Tentar ficar equidistante de posições ideológicas, de um lado, e corporativas, de outro, é fundamental para trazer essa discussão para o campo da racionalidade.

Começando pela teoria geral do direito. Na evolução do Estado e suas instituições é nítida a importância dos mecanismos que garantem a ausência de interferência política em certas atividades. Tais atividades, sob o ponto de vista da segurança social e política, significam e afirmam a existência do próprio Estado.

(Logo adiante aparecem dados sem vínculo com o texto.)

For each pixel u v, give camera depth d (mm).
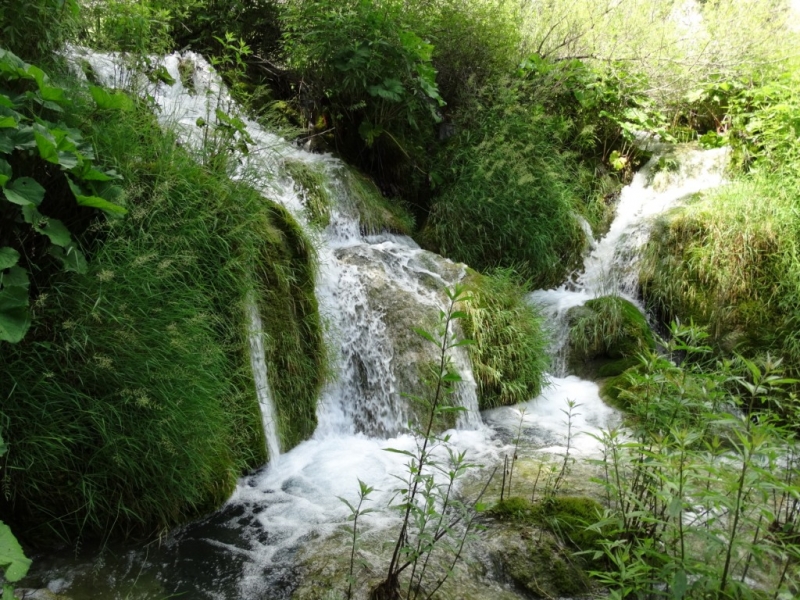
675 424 2650
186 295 3377
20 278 2703
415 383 4883
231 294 3787
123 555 2922
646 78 8805
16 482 2750
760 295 6156
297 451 4238
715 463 2283
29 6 3479
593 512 3207
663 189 8031
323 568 2816
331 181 6293
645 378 2789
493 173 7078
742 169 7742
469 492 3652
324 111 7242
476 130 7504
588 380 6035
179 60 6406
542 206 7172
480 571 2867
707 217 6605
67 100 3301
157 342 3094
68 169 3074
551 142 7840
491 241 6992
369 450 4355
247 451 3783
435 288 5590
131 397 2936
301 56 6730
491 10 7902
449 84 7977
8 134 2906
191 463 3133
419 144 7594
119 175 3289
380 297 5152
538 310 6383
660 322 6594
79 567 2797
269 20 7258
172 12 6660
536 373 5617
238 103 6129
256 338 4016
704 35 9305
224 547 3053
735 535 2014
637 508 2654
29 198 2830
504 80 7344
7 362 2742
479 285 5785
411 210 7457
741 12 9016
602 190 8172
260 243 4129
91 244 3236
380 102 6957
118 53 4750
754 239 6305
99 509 2963
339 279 5047
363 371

Entretanto, passou da hora de lançar luzes científicas para a atividade da administração tributária. Nesse sentido, é importante trazer alguns fatos verificáveis que decorrem de estudos realizados entre 2003 e 2021, contidos em 105 publicações da Organização para a Cooperação e Desenvolvimento Econômico (OCDE), órgão internacional composto por 37 países, o chamado “clube dos ricos”, que trabalham juntos para compartilhar experiências e buscar soluções para questões comuns, principalmente na área econômica, incluindo aí as administrações tributárias.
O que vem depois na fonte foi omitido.